Directions:
a: In the circle problem below, what point does the worked solution give as the center of the circle $x^2+y^2-6x-8y+20=0$?
b: List every answer choice offered for the circle problem below, with its letter.

Provided passage:
/---

Question

The possible radius of a circle whose centre is at the origin and which internally touches the circle $x^2+y^2-6x-8y+20=0$,is

• A. $2.5+\sqrt { 5 }$
• B. $3.5+\sqrt { 5 }$
• C. $5+\sqrt { 5 }$
• D. $7.5+\sqrt { 5 }$

Answer 1

Answer: (C)

$5+\sqrt { 5 }Centre\rightarrow (0,0)\\ Distance\quad between\quad centres\quad =\quad ({ r }_{ 1 }-{ r }_{ 2 })\\ Let\quad centre\quad of\quad circle\quad be\quad (h,k)\quad and\quad other\quad circle\quad is\quad (3,4)\\ \Rightarrow \sqrt { (h-3{ ) }^{ 2 }+(k-4{ ) }^{ 2 } } =\quad [r-\sqrt { 9+16-20 } ].\\ \Rightarrow \sqrt { (h-3{ ) }^{ 2 }+(k-4{ ) }^{ 2 } } =\quad [r-\sqrt { 5 } ].\\ \because \quad Centre\quad is\quad origin,\\ \therefore \quad (0,0)\\ h=k=0\\ \Rightarrow 5=[r-\sqrt { 5 } ].\\ \Rightarrow 5=r-\sqrt { 5 } .\\ \Rightarrow r=5+\sqrt { 5 }.$

\---

Dataset excerpt:
/---

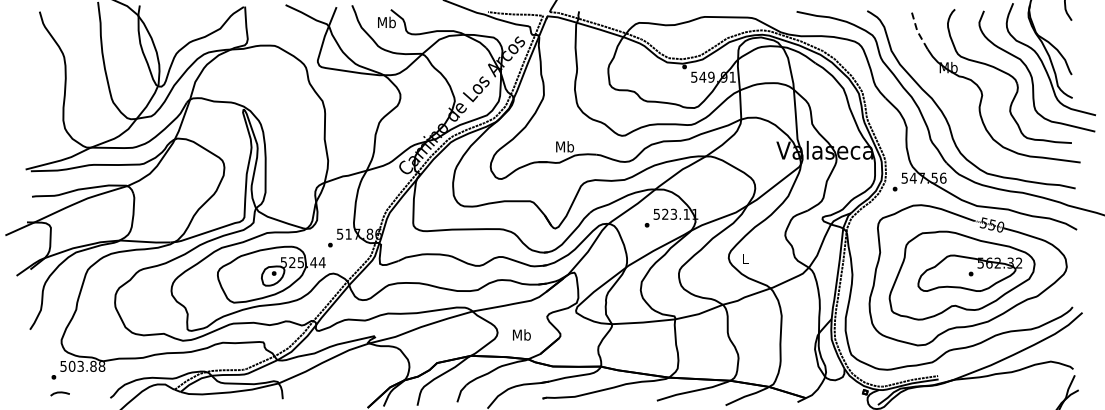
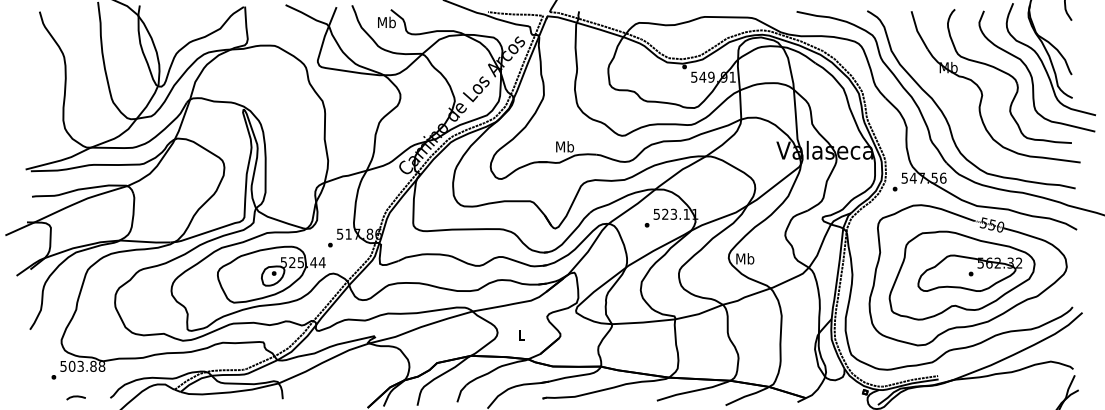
line at (917, 31): dashed -> solid
text at (745, 258): L -> Mb
text at (521, 334): Mb -> L
curve at (59, 393) position: (59, 393) -> (75, 397)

\---

Results for each task:
a: (3, 4)

b:
A. $2.5+\sqrt{5}$
B. $3.5+\sqrt{5}$
C. $5+\sqrt{5}$
D. $7.5+\sqrt{5}$